Tujuan 1> Tampilkan setiap baris rekaman yang memuat kata "left", dengan memperhatikan perbedaan huruf besar dan kecil.

Senin, 28 Januari 2019

Surat untuk Allah yang Selalu Punya Waktu

Dear Allah,
Allah Yang Maha Cinta, kutahu Engkau selalu punya waktu untukku. Bukan hanya untukku, tapi waktu untuk seluruh makhluk ciptaanMu di alam raya dan langit.
Aku ingin konseling padaMu, ya Rabb. Dari pada ke psikolog, aku titipkan saja keluhanku padaMu.
Ya, Allah, kau tahu? Akhirnya pintu di RRI tertutup untukku. Sandiwara radio itu gagal dengan diplomasi yang memuakkan. Berputar-putar dan terlalu panjang.
Sedih? Sangat. Bukan karena harapanku terlalu tinggi, tapi karena mereka menghempaskanku. Mereka sendiri yang menawarkan, tapi mereka juga yang membantingku. Itu rasanya sakit.
The door closed.
Aku sedih. Sepertinya tak ada lagi pintu yang kan terbuka untukku.
Aku juga takut, ya Allah. Aku sering mengkhawatirkan malaikat tampan bermata sipitku. Rasanya dia begitu jauh dariku. Diriku takut kehilangannya.
Serasa aku teramat jauh dengannya. Padahal aku ingin dekat. Tentu Kau mengerti maksudku, ya Allah.
Bukan perbedaan rentang usia yang kupermasalahkan. Tapi perbedaan jalan. Aku masih berbeda jalan dengannya. Aku takut hanya dipertemukan dengannya di dunia. Aku ingin dipertemukan lagi bersamanya di akhirat. Tapi mungkinkah...?
Aku tak berani berharap, ya Allah ya Latif. Aku tak berani menaruh harapan pada pria yang seluruh hidupnya berputar pada keluarga intinya saja. Percuma, Ya Latif. Percuma. Aku hanya bisa begini. Menyepi dan menitipkannya padaMu.
Ya Allah, ya Jabar, aku mau jujur padaMu. Aku cemburu, cemburu sekali pada kakaknya. Bisa-bisanya aku kalah dengan perempuan yang sangat biasa dan tidak cantik. Mengapakah semua yang terbaik belum tentu jadi pemenang?
Diri ini sudah lelah dijegal. Di RRI, ada pria baik tapi dikelilingi wanita-wanita buruk. Mungkin juga malaikat tampan bermata sipitku begitu. Aku tak mudah percaya orang sebelum benar-benar mengenalnya.
Hatiku didera pesimistis, ya Allah. Pesimistis tentang rangkaian impianku ingin mengadaptasi karyaku ke dalam bentuk film. Semua pintu seolah tertutup rapat untukku.
Aku merasa semuanya sia-sia, Ya Qudus. Aku merasa Tahajud-tahajudku di sepertiga malam, memberi makan orang miskin tiap hari sia-sia saja di mataMu. Maaf ya Allah, aku terlalu banyak mengeluh.

Data Tersedia>
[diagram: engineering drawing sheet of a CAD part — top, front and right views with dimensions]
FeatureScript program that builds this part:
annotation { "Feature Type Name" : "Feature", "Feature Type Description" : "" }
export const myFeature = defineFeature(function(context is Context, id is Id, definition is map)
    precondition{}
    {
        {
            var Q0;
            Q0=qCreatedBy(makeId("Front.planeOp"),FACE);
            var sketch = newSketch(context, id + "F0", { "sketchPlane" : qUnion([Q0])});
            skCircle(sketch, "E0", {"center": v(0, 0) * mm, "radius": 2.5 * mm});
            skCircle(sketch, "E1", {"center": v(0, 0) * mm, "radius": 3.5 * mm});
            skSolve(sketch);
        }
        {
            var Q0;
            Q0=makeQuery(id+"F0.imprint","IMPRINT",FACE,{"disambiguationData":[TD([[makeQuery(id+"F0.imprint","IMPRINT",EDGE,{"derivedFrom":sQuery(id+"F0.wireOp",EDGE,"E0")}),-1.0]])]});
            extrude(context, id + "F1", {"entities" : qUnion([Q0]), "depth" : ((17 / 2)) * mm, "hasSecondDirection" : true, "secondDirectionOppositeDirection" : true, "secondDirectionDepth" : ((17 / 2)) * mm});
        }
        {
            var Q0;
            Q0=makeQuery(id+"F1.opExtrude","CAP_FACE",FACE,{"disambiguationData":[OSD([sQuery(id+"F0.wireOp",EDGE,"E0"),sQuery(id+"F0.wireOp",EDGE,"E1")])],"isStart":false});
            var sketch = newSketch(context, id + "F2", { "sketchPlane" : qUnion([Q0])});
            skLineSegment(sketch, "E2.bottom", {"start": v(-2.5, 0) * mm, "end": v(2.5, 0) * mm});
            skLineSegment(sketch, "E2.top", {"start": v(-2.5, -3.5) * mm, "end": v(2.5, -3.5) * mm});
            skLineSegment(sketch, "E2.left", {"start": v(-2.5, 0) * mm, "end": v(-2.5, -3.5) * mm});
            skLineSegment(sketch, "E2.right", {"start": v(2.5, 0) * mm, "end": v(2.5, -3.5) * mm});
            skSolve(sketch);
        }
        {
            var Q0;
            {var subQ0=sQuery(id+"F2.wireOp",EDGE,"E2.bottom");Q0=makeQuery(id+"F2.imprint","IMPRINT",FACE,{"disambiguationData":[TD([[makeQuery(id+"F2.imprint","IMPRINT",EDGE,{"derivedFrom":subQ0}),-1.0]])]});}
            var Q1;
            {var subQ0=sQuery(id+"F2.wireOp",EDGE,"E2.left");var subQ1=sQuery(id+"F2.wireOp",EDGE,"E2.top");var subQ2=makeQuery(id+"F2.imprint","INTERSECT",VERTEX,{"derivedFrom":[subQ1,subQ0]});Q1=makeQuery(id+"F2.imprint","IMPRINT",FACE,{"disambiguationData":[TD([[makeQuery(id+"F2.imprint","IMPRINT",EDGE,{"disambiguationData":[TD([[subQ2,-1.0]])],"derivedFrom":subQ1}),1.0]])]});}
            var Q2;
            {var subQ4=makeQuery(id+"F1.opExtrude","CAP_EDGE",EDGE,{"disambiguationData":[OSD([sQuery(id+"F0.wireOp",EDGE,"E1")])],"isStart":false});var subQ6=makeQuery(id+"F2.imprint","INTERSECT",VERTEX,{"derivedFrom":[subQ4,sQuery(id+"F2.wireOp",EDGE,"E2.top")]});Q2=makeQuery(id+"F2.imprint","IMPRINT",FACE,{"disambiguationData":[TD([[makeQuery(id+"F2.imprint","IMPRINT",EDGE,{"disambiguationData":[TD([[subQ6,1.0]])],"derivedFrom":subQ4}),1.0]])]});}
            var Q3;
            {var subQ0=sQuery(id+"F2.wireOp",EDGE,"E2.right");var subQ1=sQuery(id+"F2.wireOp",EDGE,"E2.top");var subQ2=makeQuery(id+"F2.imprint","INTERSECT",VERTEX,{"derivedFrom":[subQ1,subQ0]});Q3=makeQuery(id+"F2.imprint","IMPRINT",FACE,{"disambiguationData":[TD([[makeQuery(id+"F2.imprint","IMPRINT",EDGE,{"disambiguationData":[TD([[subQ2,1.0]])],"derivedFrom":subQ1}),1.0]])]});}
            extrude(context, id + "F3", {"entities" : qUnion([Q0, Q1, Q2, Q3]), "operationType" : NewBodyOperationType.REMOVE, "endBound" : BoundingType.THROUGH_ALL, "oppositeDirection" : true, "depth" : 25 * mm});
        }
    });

Tujuan 2> Dalam teks pilihan, sebutan apa saja selain "Allah" yang didahului kata "ya" atau "Ya" ketika penulis menyapa Tuhan?

Jawaban Latihan 1>
            skLineSegment(sketch, "E2.left", {"start": v(-2.5, 0) * mm, "end": v(-2.5, -3.5) * mm});
            {var subQ0=sQuery(id+"F2.wireOp",EDGE,"E2.left");var subQ1=sQuery(id+"F2.wireOp",EDGE,"E2.top");var subQ2=makeQuery(id+"F2.imprint","INTERSECT",VERTEX,{"derivedFrom":[subQ1,subQ0]});Q1=makeQuery(id+"F2.imprint","IMPRINT",FACE,{"disambiguationData":[TD([[makeQuery(id+"F2.imprint","IMPRINT",EDGE,{"disambiguationData":[TD([[subQ2,-1.0]])],"derivedFrom":subQ1}),1.0]])]});}

Jawaban Latihan 2> Rabb, Latif, Jabar, Qudus